_Task prompt:_
Your answer must match the material exactly, line for line.

_Collected data:_
══════════

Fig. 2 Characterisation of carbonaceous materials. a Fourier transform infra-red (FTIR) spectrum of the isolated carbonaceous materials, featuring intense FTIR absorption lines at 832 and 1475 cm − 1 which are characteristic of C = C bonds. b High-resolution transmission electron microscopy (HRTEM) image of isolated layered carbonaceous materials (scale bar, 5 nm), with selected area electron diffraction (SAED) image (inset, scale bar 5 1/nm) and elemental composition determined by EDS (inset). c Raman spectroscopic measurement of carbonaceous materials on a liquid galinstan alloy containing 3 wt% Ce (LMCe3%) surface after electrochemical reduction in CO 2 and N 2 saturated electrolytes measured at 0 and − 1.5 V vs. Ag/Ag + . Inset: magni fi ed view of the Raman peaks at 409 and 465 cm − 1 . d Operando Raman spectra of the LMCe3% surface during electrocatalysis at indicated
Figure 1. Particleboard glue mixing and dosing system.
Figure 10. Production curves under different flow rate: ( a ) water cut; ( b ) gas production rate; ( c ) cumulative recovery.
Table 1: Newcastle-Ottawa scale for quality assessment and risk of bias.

══════════

_Answer for the task:_
Fig. 2 Characterisation of carbonaceous materials. a Fourier transform infra-red (FTIR) spectrum of the isolated carbonaceous materials, featuring intense FTIR absorption lines at 832 and 1475 cm − 1 which are characteristic of C = C bonds. b High-resolution transmission electron microscopy (HRTEM) image of isolated layered carbonaceous materials (scale bar, 5 nm), with selected area electron diffraction (SAED) image (inset, scale bar 5 1/nm) and elemental composition determined by EDS (inset). c Raman spectroscopic measurement of carbonaceous materials on a liquid galinstan alloy containing 3 wt% Ce (LMCe3%) surface after electrochemical reduction in CO 2 and N 2 saturated electrolytes measured at 0 and − 1.5 V vs. Ag/Ag + . Inset: magni fi ed view of the Raman peaks at 409 and 465 cm − 1 . d Operando Raman spectra of the LMCe3% surface during electrocatalysis at indicated
Figure 1. Particleboard glue mixing and dosing system.
Figure 10. Production curves under different flow rate: ( a ) water cut; ( b ) gas production rate; ( c ) cumulative recovery.
Table 1: Newcastle-Ottawa scale for quality assessment and risk of bias.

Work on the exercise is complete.